Does pt-online-schema-change tool support IAM based user authentications?

Facing issues when using IAM token based authentication with percona tools like pt-online-schema-change. pt-online-schema-change tool might be truncating or tweaking the password value on the command execution and this may be failing authentication.

@dinesh082293 Can you please provide an example of how you are executing pt-osc with IAM? I’m not aware of any native IAM integration so I’m curious as to what exactly you are doing.

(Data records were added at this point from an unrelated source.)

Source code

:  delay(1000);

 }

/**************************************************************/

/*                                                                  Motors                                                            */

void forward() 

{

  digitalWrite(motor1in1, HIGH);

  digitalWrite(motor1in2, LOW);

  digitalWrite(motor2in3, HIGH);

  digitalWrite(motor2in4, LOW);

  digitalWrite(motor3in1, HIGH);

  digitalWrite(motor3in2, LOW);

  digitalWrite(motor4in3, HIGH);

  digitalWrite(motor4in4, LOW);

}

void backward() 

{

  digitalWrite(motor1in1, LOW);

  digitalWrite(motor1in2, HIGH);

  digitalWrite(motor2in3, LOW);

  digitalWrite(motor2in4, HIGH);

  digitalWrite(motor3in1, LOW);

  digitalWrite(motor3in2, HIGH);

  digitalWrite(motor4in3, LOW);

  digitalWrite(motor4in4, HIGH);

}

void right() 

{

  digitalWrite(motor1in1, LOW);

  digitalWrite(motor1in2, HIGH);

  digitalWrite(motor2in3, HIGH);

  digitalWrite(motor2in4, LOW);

@matthewb When i generate IAM token and use that password with below command, it fails with access denied error.

Command used:

pt-online-schema-change D=XXXX,t=XXXX,u=XXXX,h=XXXX.rds.amazonaws.com --ask-pass --critical-load Threads_running=1500 --alter-foreign-keys-method auto --recursion-method none --progress percentage,1 --no-check-alter --nodrop-old-table --execute --alter "ADD INDEX “XXXXX;”

Used the same token to login into the RDS via MySQL client through IAM authentication and it was successful. And i was able to use pt-online-schema-change as normal user. Issue[access denied] only comes when i use pt-online-schema-change with IAM token.

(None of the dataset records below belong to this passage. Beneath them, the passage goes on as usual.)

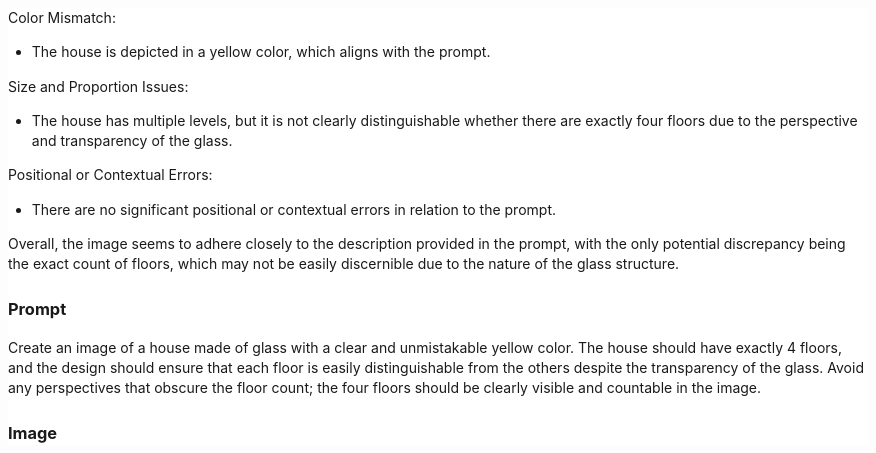 Color Mismatch:
- The house is depicted in a yellow color, which aligns with the prompt.

Size and Proportion Issues:
- The house has multiple levels, but it is not clearly distinguishable whether there are exactly four floors due to the perspective and transparency of the glass.

Positional or Contextual Errors:
- There are no significant positional or contextual errors in relation to the prompt.

Overall, the image seems to adhere closely to the description provided in the prompt, with the only potential discrepancy being the exact count of floors, which may not be easily discernible due to the nature of the glass structure.

### Prompt

Create an image of a house made of glass with a clear and unmistakable yellow color. The house should have exactly 4 floors, and the design should ensure that each floor is easily distinguishable from the others despite the transparency of the glass. Avoid any perspectives that obscure the floor count; the four floors should be clearly visible and countable in the image.

### Image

@dinesh082293 , I’m unfamiliar with IAM tokens so I cannot comment on that. All I know is that there is no direct native IAM integration with any percona-toolkit tools. Can you tell me which mysql client you are using? Community? MariaDB? Run this command please “sudo rpm -qa | grep -i mysql” and then run again for “grep -i percona” Thanks.

@dinesh082293 Are these the steps that you followed?

https://aws.amazon.com/premiumsupport/knowledge-center/users-connect-rds-iam/

@matthewb Thanks for the response.

Yes these are the steps we follow and we are using Amazon aurora mysql.